Groq doesn't do training. Cerebras WSE-3 can replace hundreds of GPUs for training large language models, making it the only option here for organizations wanting to avoid NVIDIA GPUs entirely.

NVIDIA Ecosystem Integration

Groq

If you're already invested in NVIDIA infrastructure, the Groq 3 LPX platform integrates natively with Vera Rubin racks. No new vendor relationship, no new toolchain — just faster inference bolted onto your existing stack.

Vendor Diversification / NVIDIA Independence

Cerebras

Cerebras is now the leading independent alternative to NVIDIA for AI compute. Organizations concerned about supply-chain concentration or pricing leverage should look here first.

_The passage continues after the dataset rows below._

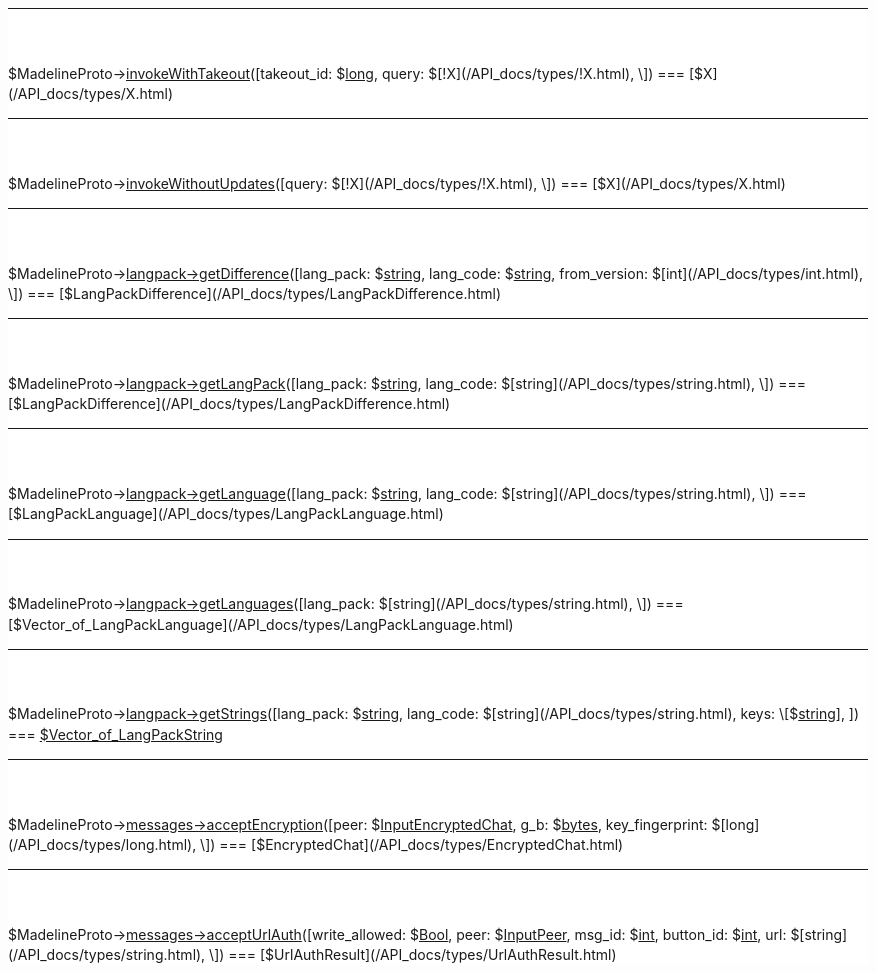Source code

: ***
<br><br>
$MadelineProto->[invokeWithTakeout](/API_docs/methods/invokeWithTakeout.html)(\[takeout_id: $[long](/API_docs/types/long.html), query: $[!X](/API_docs/types/!X.html), \]) === [$X](/API_docs/types/X.html)<a name="invokeWithTakeout"></a>  

***
<br><br>
$MadelineProto->[invokeWithoutUpdates](/API_docs/methods/invokeWithoutUpdates.html)(\[query: $[!X](/API_docs/types/!X.html), \]) === [$X](/API_docs/types/X.html)<a name="invokeWithoutUpdates"></a>  

***
<br><br>
$MadelineProto->[langpack->getDifference](/API_docs/methods/langpack.getDifference.html)(\[lang_pack: $[string](/API_docs/types/string.html), lang_code: $[string](/API_docs/types/string.html), from_version: $[int](/API_docs/types/int.html), \]) === [$LangPackDifference](/API_docs/types/LangPackDifference.html)<a name="langpack.getDifference"></a>  

***
<br><br>
$MadelineProto->[langpack->getLangPack](/API_docs/methods/langpack.getLangPack.html)(\[lang_pack: $[string](/API_docs/types/string.html), lang_code: $[string](/API_docs/types/string.html), \]) === [$LangPackDifference](/API_docs/types/LangPackDifference.html)<a name="langpack.getLangPack"></a>  

***
<br><br>
$MadelineProto->[langpack->getLanguage](/API_docs/methods/langpack.getLanguage.html)(\[lang_pack: $[string](/API_docs/types/string.html), lang_code: $[string](/API_docs/types/string.html), \]) === [$LangPackLanguage](/API_docs/types/LangPackLanguage.html)<a name="langpack.getLanguage"></a>  

***
<br><br>
$MadelineProto->[langpack->getLanguages](/API_docs/methods/langpack.getLanguages.html)(\[lang_pack: $[string](/API_docs/types/string.html), \]) === [$Vector\_of\_LangPackLanguage](/API_docs/types/LangPackLanguage.html)<a name="langpack.getLanguages"></a>  

***
<br><br>
$MadelineProto->[langpack->getStrings](/API_docs/methods/langpack.getStrings.html)(\[lang_pack: $[string](/API_docs/types/string.html), lang_code: $[string](/API_docs/types/string.html), keys: \[$[string](/API_docs/types/string.html)\], \]) === [$Vector\_of\_LangPackString](/API_docs/types/LangPackString.html)<a name="langpack.getStrings"></a>  

***
<br><br>
$MadelineProto->[messages->acceptEncryption](/API_docs/methods/messages.acceptEncryption.html)(\[peer: $[InputEncryptedChat](/API_docs/types/InputEncryptedChat.html), g_b: $[bytes](/API_docs/types/bytes.html), key_fingerprint: $[long](/API_docs/types/long.html), \]) === [$EncryptedChat](/API_docs/types/EncryptedChat.html)<a name="messages.acceptEncryption"></a>  

***
<br><br>
$MadelineProto->[messages->acceptUrlAuth](/API_docs/methods/messages.acceptUrlAuth.html)(\[write_allowed: $[Bool](/API_docs/types/Bool.html), peer: $[InputPeer](/API_docs/types/InputPeer.html), msg_id: $[int](/API_docs/types/int.html), button_id: $[int](/API_docs/types/int.html), url: $[string](/API_docs/types/string.html), \]) === [$UrlAuthResult](/API_docs/types/UrlAuthResult.html)<a name="messages.acceptUrlAuth"></a>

Energy-Constrained Data Centers

Tie

Both architectures deliver dramatically better performance-per-watt than GPUs. Groq 3 claims 35x throughput/megawatt vs Blackwell; Cerebras uses a fraction of GPU power. The winner depends on workload profile.

AWS Cloud-Native Deployment

Cerebras

The Cerebras-AWS Bedrock integration launching in 2026 makes Cerebras inference available as a managed service. Groq's cloud access through GroqCloud is solid but lacks equivalent hyperscaler integration.

Conversational AI / Chatbots

Groq

For user-facing conversational interfaces where perceived responsiveness drives engagement, Groq's consistently low per-request latency creates a noticeably better user experience than throughput-optimized alternatives.

The Bottom Line

The Cerebras vs. Groq comparison has been fundamentally reshaped by NVIDIA's $20 billion acquisition of Groq. This is no longer a choice between two independent challengers — it's a choice between the leading independent AI chip company and NVIDIA's dedicated inference division. That distinction matters enormously depending on your strategic priorities.

Choose Cerebras if you need high-throughput inference at scale, want training and inference on one architecture, or are strategically committed to diversifying away from NVIDIA. The OpenAI partnership and AWS Bedrock integration make Cerebras increasingly accessible without sacrificing enterprise-grade reliability. For organizations building on compute capital markets principles — where inference cost is the dominant variable — Cerebras offers the most compelling independent path. Choose Groq (via NVIDIA) if ultra-low latency is your primary constraint, you're building real-time agentic AI applications, or you're already deep in the NVIDIA ecosystem and want inference acceleration without vendor complexity. The Groq 3 LPU shipping late 2026 promises to be the fastest inference chip ever built — but it comes with NVIDIA as your infrastructure partner, for better or worse.

The broader signal here is that the AI hardware market is consolidating. NVIDIA's acquisition of Groq leaves Cerebras as the most important independent chip company in AI. If you believe the future of AI infrastructure requires competitive alternatives to NVIDIA — and the health of the inference economy depends on it — then Cerebras deserves serious consideration regardless of workload. The best hardware decision is often the one that preserves your future options.